** Opening The data block **
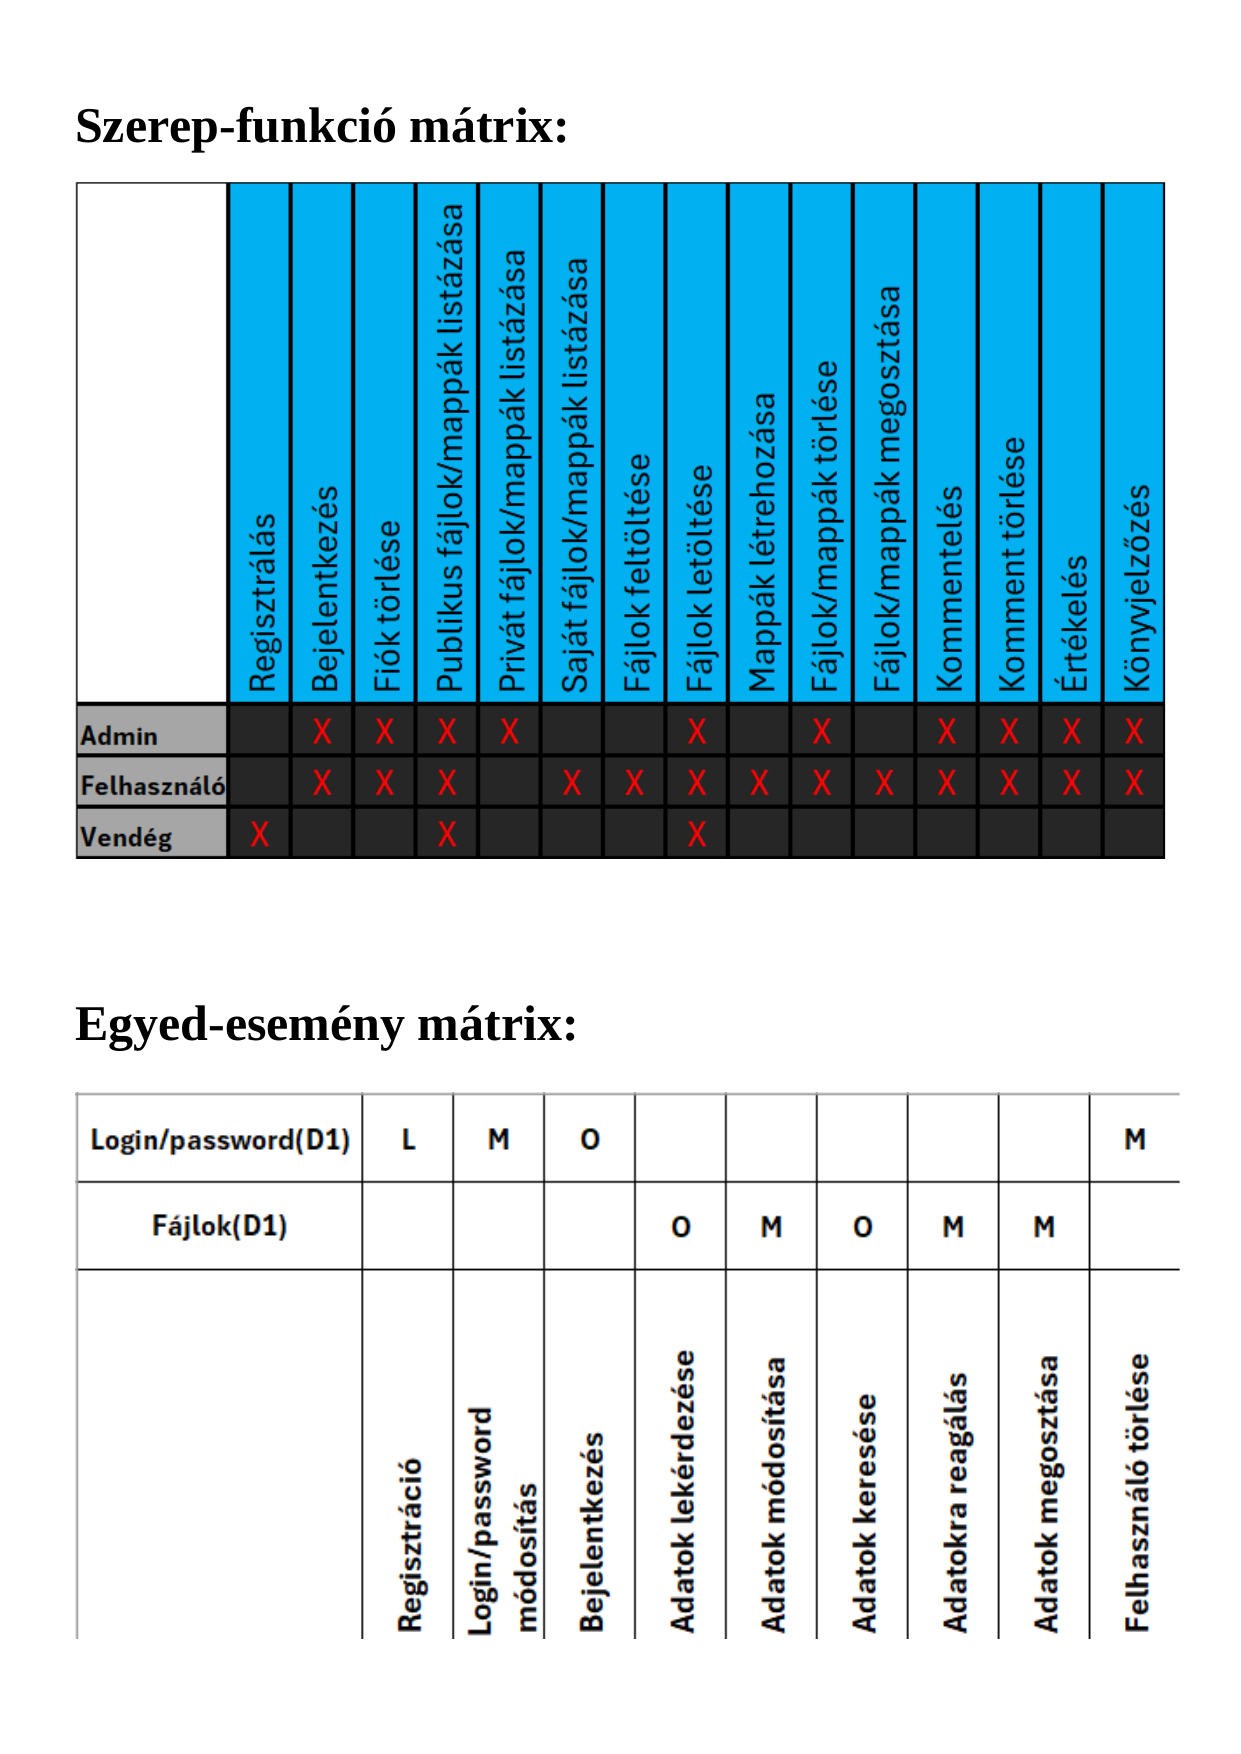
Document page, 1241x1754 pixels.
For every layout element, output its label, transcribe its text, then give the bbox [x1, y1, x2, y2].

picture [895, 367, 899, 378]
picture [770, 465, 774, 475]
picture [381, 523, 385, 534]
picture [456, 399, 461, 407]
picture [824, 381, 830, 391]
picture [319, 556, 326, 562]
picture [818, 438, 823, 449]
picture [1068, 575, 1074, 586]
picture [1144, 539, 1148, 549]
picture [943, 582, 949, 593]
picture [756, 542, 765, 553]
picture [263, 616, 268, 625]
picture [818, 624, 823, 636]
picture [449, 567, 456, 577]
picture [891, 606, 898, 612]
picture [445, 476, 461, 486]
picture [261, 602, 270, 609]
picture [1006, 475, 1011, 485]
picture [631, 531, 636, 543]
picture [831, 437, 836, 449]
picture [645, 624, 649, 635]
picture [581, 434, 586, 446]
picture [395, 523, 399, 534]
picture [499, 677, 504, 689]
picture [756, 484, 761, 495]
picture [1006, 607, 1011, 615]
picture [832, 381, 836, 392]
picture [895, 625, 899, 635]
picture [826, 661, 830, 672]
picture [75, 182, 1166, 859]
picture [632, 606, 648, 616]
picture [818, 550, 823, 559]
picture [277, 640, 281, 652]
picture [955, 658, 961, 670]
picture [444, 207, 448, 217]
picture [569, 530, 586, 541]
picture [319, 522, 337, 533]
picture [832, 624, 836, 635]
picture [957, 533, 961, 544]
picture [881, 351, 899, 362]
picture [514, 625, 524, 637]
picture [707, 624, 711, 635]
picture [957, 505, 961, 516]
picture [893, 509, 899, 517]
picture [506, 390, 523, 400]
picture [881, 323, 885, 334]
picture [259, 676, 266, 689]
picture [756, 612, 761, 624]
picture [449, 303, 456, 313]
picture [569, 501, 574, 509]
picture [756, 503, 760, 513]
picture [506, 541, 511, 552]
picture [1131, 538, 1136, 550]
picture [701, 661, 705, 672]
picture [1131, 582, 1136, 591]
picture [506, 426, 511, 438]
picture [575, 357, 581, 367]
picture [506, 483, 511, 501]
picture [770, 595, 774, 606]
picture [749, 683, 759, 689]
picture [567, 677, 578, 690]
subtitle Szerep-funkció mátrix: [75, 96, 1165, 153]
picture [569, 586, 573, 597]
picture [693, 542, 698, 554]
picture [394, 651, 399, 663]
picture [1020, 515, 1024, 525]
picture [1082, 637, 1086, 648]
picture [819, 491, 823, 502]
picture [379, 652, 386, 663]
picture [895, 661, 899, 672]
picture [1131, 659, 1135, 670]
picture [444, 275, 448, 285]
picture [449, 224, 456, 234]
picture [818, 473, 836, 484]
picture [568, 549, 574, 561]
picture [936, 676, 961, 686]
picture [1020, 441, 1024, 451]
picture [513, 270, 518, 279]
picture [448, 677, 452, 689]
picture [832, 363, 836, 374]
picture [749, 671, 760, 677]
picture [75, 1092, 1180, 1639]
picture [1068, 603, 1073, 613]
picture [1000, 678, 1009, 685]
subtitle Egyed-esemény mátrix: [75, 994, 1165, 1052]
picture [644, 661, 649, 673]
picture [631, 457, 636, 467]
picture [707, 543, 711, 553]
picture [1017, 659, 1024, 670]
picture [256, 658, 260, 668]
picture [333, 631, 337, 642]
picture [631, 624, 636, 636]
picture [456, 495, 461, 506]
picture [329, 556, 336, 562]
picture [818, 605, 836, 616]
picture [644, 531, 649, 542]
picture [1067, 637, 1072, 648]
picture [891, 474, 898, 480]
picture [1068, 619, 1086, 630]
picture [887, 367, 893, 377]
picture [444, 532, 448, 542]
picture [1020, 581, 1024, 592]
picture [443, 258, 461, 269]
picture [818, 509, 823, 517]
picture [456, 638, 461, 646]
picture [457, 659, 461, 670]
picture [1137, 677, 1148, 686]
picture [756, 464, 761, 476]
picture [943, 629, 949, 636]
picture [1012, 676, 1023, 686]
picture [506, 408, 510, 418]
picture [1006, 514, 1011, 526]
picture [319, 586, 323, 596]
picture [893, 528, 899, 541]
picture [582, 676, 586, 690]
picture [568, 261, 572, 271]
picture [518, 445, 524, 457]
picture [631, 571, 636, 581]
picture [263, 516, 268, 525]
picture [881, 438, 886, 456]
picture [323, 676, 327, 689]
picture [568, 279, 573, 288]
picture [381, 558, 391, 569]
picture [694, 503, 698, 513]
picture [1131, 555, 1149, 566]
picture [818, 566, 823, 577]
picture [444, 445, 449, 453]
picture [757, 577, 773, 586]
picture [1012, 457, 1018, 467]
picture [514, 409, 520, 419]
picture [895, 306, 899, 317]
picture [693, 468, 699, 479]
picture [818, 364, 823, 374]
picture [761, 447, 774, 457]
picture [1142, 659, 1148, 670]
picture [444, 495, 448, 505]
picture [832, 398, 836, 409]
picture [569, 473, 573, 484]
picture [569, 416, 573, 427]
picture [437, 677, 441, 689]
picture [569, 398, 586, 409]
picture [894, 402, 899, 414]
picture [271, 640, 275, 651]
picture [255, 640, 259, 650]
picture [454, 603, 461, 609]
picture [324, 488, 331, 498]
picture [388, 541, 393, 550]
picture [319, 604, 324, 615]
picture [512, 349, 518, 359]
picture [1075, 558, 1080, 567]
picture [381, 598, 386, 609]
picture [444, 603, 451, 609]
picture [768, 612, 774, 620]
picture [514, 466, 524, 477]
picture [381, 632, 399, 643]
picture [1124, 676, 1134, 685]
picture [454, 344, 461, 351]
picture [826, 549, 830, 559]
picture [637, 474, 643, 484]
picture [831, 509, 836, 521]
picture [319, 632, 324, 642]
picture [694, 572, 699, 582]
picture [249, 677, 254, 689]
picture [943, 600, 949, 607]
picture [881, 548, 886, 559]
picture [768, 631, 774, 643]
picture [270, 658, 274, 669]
** Closing The data block **
→ Assignment
The records above must be printed exactly, but the pictures they hold should be omitted.

→ Final answer
Document page, 1241x1754 pixels.
For every layout element, output its label, transcribe its text, then give the bbox [x1, y1, x2, y2].

picture [895, 367, 899, 378]
picture [770, 465, 774, 475]
picture [381, 523, 385, 534]
picture [456, 399, 461, 407]
picture [824, 381, 830, 391]
picture [319, 556, 326, 562]
picture [818, 438, 823, 449]
picture [1068, 575, 1074, 586]
picture [1144, 539, 1148, 549]
picture [943, 582, 949, 593]
picture [756, 542, 765, 553]
picture [263, 616, 268, 625]
picture [818, 624, 823, 636]
picture [449, 567, 456, 577]
picture [891, 606, 898, 612]
picture [445, 476, 461, 486]
picture [261, 602, 270, 609]
picture [1006, 475, 1011, 485]
picture [631, 531, 636, 543]
picture [831, 437, 836, 449]
picture [645, 624, 649, 635]
picture [581, 434, 586, 446]
picture [395, 523, 399, 534]
picture [499, 677, 504, 689]
picture [756, 484, 761, 495]
picture [1006, 607, 1011, 615]
picture [832, 381, 836, 392]
picture [895, 625, 899, 635]
picture [826, 661, 830, 672]
picture [75, 182, 1166, 859]
picture [632, 606, 648, 616]
picture [818, 550, 823, 559]
picture [277, 640, 281, 652]
picture [955, 658, 961, 670]
picture [444, 207, 448, 217]
picture [569, 530, 586, 541]
picture [319, 522, 337, 533]
picture [832, 624, 836, 635]
picture [957, 533, 961, 544]
picture [881, 351, 899, 362]
picture [514, 625, 524, 637]
picture [707, 624, 711, 635]
picture [957, 505, 961, 516]
picture [893, 509, 899, 517]
picture [506, 390, 523, 400]
picture [881, 323, 885, 334]
picture [259, 676, 266, 689]
picture [756, 612, 761, 624]
picture [449, 303, 456, 313]
picture [569, 501, 574, 509]
picture [756, 503, 760, 513]
picture [506, 541, 511, 552]
picture [1131, 538, 1136, 550]
picture [701, 661, 705, 672]
picture [1131, 582, 1136, 591]
picture [506, 426, 511, 438]
picture [575, 357, 581, 367]
picture [506, 483, 511, 501]
picture [770, 595, 774, 606]
picture [749, 683, 759, 689]
picture [567, 677, 578, 690]
subtitle Szerep-funkció mátrix: [75, 96, 1165, 153]
picture [569, 586, 573, 597]
picture [693, 542, 698, 554]
picture [394, 651, 399, 663]
picture [1020, 515, 1024, 525]
picture [1082, 637, 1086, 648]
picture [819, 491, 823, 502]
picture [379, 652, 386, 663]
picture [895, 661, 899, 672]
picture [1131, 659, 1135, 670]
picture [444, 275, 448, 285]
picture [449, 224, 456, 234]
picture [818, 473, 836, 484]
picture [568, 549, 574, 561]
picture [936, 676, 961, 686]
picture [1020, 441, 1024, 451]
picture [513, 270, 518, 279]
picture [448, 677, 452, 689]
picture [832, 363, 836, 374]
picture [749, 671, 760, 677]
picture [75, 1092, 1180, 1639]
picture [1068, 603, 1073, 613]
picture [1000, 678, 1009, 685]
subtitle Egyed-esemény mátrix: [75, 994, 1165, 1052]
picture [644, 661, 649, 673]
picture [631, 457, 636, 467]
picture [707, 543, 711, 553]
picture [1017, 659, 1024, 670]
picture [256, 658, 260, 668]
picture [333, 631, 337, 642]
picture [631, 624, 636, 636]
picture [456, 495, 461, 506]
picture [329, 556, 336, 562]
picture [818, 605, 836, 616]
picture [644, 531, 649, 542]
picture [1067, 637, 1072, 648]
picture [891, 474, 898, 480]
picture [1068, 619, 1086, 630]
picture [887, 367, 893, 377]
picture [444, 532, 448, 542]
picture [1020, 581, 1024, 592]
picture [443, 258, 461, 269]
picture [818, 509, 823, 517]
picture [456, 638, 461, 646]
picture [457, 659, 461, 670]
picture [1137, 677, 1148, 686]
picture [756, 464, 761, 476]
picture [943, 629, 949, 636]
picture [1012, 676, 1023, 686]
picture [506, 408, 510, 418]
picture [1006, 514, 1011, 526]
picture [319, 586, 323, 596]
picture [893, 528, 899, 541]
picture [582, 676, 586, 690]
picture [568, 261, 572, 271]
picture [518, 445, 524, 457]
picture [631, 571, 636, 581]
picture [263, 516, 268, 525]
picture [881, 438, 886, 456]
picture [323, 676, 327, 689]
picture [568, 279, 573, 288]
picture [381, 558, 391, 569]
picture [694, 503, 698, 513]
picture [1131, 555, 1149, 566]
picture [818, 566, 823, 577]
picture [444, 445, 449, 453]
picture [757, 577, 773, 586]
picture [1012, 457, 1018, 467]
picture [514, 409, 520, 419]
picture [895, 306, 899, 317]
picture [693, 468, 699, 479]
picture [818, 364, 823, 374]
picture [761, 447, 774, 457]
picture [1142, 659, 1148, 670]
picture [444, 495, 448, 505]
picture [832, 398, 836, 409]
picture [569, 473, 573, 484]
picture [569, 416, 573, 427]
picture [437, 677, 441, 689]
picture [569, 398, 586, 409]
picture [894, 402, 899, 414]
picture [271, 640, 275, 651]
picture [255, 640, 259, 650]
picture [454, 603, 461, 609]
picture [324, 488, 331, 498]
picture [388, 541, 393, 550]
picture [319, 604, 324, 615]
picture [512, 349, 518, 359]
picture [1075, 558, 1080, 567]
picture [381, 598, 386, 609]
picture [444, 603, 451, 609]
picture [768, 612, 774, 620]
picture [514, 466, 524, 477]
picture [381, 632, 399, 643]
picture [1124, 676, 1134, 685]
picture [454, 344, 461, 351]
picture [826, 549, 830, 559]
picture [637, 474, 643, 484]
picture [831, 509, 836, 521]
picture [319, 632, 324, 642]
picture [694, 572, 699, 582]
picture [249, 677, 254, 689]
picture [943, 600, 949, 607]
picture [881, 548, 886, 559]
picture [768, 631, 774, 643]
picture [270, 658, 274, 669]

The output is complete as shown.